Hawaii is quickly getting a reputation in national media as a destination where visitors must follow the rules or face strict consequences. Also, it’s not easy for visitors to determine what’s open, from activities and attractions to food and beverage places.

“If visitors are going to pay all that money to come to Hawaii, they want to know what’s open and what they can experience,” Richards said. “Only about 56% of the resorts that we offer are open in October. Some people want to stay at a specific resort, and they’ll wait until it opens to book.”

Hannemann said government and tourism officials are working hard to provide updated messaging on COVID-19 restrictions, which differ by county, and minimize inconsistencies in Hawaii’s traveler entry process.

Even so, some 10,552 out of the 111,204 trans-Pacific and interisland passengers screened through the Safe Travels Hawaii program Oct. 15-29 have had to quarantine.

This commonly occurs because a passenger didn’t take a COVID-19 test before arriving in Hawaii, they took the wrong test, their test wasn’t from a trusted testing partner or something went amiss when the results were uploaded to the Safe Travels Hawaii application.

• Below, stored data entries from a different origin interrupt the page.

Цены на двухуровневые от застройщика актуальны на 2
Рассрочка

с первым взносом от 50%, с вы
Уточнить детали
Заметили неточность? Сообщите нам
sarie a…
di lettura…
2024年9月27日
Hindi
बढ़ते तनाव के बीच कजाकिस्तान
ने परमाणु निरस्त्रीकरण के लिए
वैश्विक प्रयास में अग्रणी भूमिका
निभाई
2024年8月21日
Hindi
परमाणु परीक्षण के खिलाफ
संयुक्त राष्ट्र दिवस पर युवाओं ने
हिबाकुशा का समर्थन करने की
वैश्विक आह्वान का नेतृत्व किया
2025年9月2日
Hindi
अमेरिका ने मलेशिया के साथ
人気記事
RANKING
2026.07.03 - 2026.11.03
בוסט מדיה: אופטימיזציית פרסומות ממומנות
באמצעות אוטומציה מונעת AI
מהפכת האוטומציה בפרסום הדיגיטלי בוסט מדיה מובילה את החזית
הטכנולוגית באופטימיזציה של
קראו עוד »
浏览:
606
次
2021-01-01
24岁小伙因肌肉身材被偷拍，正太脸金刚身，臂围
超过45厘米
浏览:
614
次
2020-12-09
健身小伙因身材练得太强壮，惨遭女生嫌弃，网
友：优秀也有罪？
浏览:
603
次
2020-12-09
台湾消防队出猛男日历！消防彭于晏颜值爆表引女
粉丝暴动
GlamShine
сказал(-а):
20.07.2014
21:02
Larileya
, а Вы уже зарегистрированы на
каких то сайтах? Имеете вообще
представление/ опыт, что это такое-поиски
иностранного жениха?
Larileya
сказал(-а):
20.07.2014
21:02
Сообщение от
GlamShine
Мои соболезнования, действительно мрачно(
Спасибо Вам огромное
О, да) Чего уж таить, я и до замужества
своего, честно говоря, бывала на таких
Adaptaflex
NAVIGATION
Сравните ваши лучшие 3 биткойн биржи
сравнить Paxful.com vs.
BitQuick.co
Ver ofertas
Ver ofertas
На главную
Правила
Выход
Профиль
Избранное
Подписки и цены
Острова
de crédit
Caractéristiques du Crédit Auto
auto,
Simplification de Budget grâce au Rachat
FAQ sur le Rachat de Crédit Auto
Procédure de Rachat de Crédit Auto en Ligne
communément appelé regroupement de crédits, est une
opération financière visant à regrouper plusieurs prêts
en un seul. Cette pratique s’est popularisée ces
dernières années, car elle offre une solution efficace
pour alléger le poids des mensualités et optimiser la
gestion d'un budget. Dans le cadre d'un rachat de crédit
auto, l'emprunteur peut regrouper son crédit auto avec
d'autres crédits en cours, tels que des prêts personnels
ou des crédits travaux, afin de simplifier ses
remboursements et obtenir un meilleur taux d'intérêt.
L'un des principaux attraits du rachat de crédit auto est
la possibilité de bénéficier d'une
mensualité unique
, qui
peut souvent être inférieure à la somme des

Since the Hawaii Safe Travels screening process started, some 3,800 passengers have gotten a notice that their tests needed to be verified manually, a process that initially led to a backlog that caused thousands of passengers to wait.

Caroline Julian-Freitas, spokeswoman for the state Office of Enterprise Technology Services, said Thursday that ETS now has an additional 120 people trained to verify tests. She said the state has only 300 tests that are pending review.